Similar events were planned in other cities to mark the date, organizers said.

The one-night event here was led off Thursday evening in Memorial Park by Canadian Palestinian Bassam Hozaima.

Born in Gaza City, Hozaima said his family was among the 750,000 Palestinians driven from their homes and livelihoods in 1948.

Supporter Jean Luc Beaudry, a University of Manitoba arts graduate employed as a carpenter, built the tent city. He set up six two-man pup tents out of tarps and boards in a horseshoe pattern facing the sunrise to the east.

"They're replicas of the tents the refugees stayed in, in 1948," Beaudry said.

The Winnipeg supporter said he sees no end in sight for the religious strife between Israel and Arab states over a Palestinian homeland.

Sleeping over is his way of protesting the world's indifference to the Palestinian plight, Beaudry said.

The group that set up the tent city referred to the treatment of Palestinians who are fighting for a homeland as victims "apartheid" at the hands of United Nations "colonial" policies.
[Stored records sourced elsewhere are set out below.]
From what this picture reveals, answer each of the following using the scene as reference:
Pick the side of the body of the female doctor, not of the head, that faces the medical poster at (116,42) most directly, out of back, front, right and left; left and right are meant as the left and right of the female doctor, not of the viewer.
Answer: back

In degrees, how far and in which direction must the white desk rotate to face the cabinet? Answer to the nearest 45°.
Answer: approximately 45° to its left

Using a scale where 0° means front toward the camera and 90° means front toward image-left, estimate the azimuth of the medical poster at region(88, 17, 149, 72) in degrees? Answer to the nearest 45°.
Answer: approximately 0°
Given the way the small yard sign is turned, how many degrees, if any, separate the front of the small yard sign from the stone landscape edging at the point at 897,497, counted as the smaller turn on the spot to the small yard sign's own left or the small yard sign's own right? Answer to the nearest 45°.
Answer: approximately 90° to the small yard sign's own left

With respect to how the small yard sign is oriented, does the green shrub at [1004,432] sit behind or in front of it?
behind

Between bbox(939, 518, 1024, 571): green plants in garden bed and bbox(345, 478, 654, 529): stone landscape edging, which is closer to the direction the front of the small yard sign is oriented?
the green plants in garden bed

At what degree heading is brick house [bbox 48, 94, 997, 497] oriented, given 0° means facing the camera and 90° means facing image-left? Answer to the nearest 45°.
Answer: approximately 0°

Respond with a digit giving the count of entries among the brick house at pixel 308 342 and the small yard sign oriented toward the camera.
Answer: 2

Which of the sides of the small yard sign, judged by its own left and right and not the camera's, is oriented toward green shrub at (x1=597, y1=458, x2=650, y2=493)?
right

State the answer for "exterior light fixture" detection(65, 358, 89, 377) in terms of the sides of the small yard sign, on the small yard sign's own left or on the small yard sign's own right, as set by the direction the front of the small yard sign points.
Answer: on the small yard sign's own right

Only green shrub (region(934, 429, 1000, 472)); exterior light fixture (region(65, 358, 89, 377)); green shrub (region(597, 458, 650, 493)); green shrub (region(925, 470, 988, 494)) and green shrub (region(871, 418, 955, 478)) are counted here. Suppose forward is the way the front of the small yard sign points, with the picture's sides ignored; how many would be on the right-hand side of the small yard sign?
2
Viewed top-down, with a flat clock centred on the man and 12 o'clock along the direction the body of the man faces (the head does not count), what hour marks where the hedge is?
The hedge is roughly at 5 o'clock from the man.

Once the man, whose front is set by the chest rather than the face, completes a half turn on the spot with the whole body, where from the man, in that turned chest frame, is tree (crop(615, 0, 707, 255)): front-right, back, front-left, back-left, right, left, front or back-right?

An aboriginal women's advocate invited to speak was not able to make the event, organizers announced. There was a representative there from a pro-Palestinian homeland Jewish group called Jews for A Just Peace.

About 70 people listened to the speeches. Organizers warned they would tolerate no expressions of anti-Semitism at the event.

The United Nations created the state of Israel in the wake of the Holocaust that killed six million Jews in Europe during the Second World War.